Since Imperial’s Professor Danny Altmann claimed three weeks ago, based on a recent paper from his university, that Omicron does not provide natural immunity against reinfection, this claim has been repeated around the world and become an accepted part of the Covid narrative, frightening people into believing the pandemic may never be over. Professor Altmann wrote in the Guardian:
Rather than a wall of immunity arising from vaccinations and previous infections, we are seeing wave after wave of new cases and a rapidly growing burden of long-term disease…
Importantly, Omicron infection was a poor booster of immunity to further Omicron infections. It is a kind of stealth virus that gets in under the radar without doing too much to alert immune defences. Even having had Omicron, we’re not well protected from further infections…
Contrary to the myth that we are sliding into a comfortable evolutionary relationship with a common-cold-like, friendly virus, this is more like being trapped on a rollercoaster in a horror film.
At the Daily Sceptic we pointed out that Professor Altmann’s interpretation of the paper’s findings was flawed and not in line with what it said or showed. The paper actually did show a robust immune response following Omicron infection.
Now, two new studies from Qatar provide real-world evidence of the power of natural immunity against Omicron.
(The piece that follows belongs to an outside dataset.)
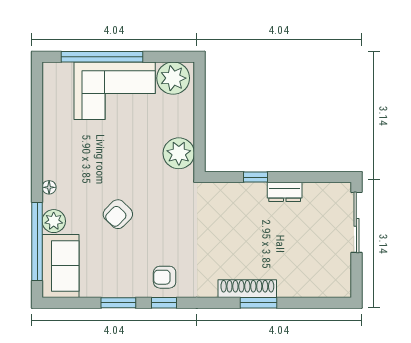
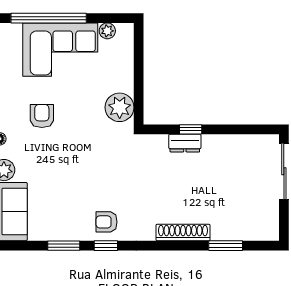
plant: (173, 78) -> (107, 31), width x0.53, depth x0.53
dresser: (285, 192) -> (185, 143), moved
armchair: (118, 214) -> (42, 116), moved, turned 136
window: (259, 303) -> (226, 246), moved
The first study looked at all confirmed SARS-CoV-2 infections in Qatar from February 2020 to June 2022, comparing Covid incidence and severity among those with and without a previous infection (all in the study were unvaccinated). The pre-print study (not yet peer-reviewed) found that pre-Omicron Covid provided 85.5% protection (CI: 84.8-86.2%) against pre-Omicron reinfection, though waning to around 70% after about a year and a half. This is in line with earlier studies.
Against Omicron reinfection, a pre-Omicron infection provided 38.1% protection (CI: 36.3-39.8%), though declined with time possibly to negligible levels after a year and a half.
Importantly, pre-Omicron infection provided very high protection of 97.3% (CI: 94.9- 98.6%) against severe, critical, or fatal COVID-19 reinfection by both Omicron and pre-Omicron Covid, with no evidence of waning after 14 months. While Qatar’s population is younger than most, a very similar result of 95.4% protection was found for the over-50s, again with no evidence of waning. This suggests that Covid quickly becomes like a circulating cold after the population has had it once.
But what about Omicron reinfection after an initial Omicron infection – what protection does that provide? Professor Altmann claims the immune response following an Omicron infection is negligible and Omicron is a “stealth virus” that evades immunity and doesn’t protect against reinfection. However, the second study from Qatar shows this is not true at all.
The pre-print (not yet peer-reviewed) used a test-negative, case-control design to look at infections in Qatar between May 7th and July 4th 2022, with particular attention give to the period June 8th to July 4th when Omicron BA.4 and BA.5 dominated. It found that an initial Omicron infection against BA.4 and BA.5 reinfection provided 79.7% protection (CI: 74.3-83.9%), not far off the protection of pre-Omicron infection against pre-Omicron reinfection found in the first study (85.5%). The study also found that an initial pre-Omicron infection provided 28.3% protection (CI: 11.4-41.9%) against BA.4 or BA.5 reinfection, broadly in line with the first study (given the later time and newer variants).
Professor Altmann and others who claim Omicron infection does not provide immunity against reinfection are therefore spreading misinformation by exaggerating the threat from the virus and downplaying the prospects for population immunity and moving on from the pandemic.
The authors of the second study say there were too few serious cases to draw any conclusions about protection from severe disease and death. However, considering the 80% protection against reinfection, there is no reason to think the protection an Omicron infection provides against serious disease will not, as with pre-Omicron infection in the first study, be similarly robust and long lasting.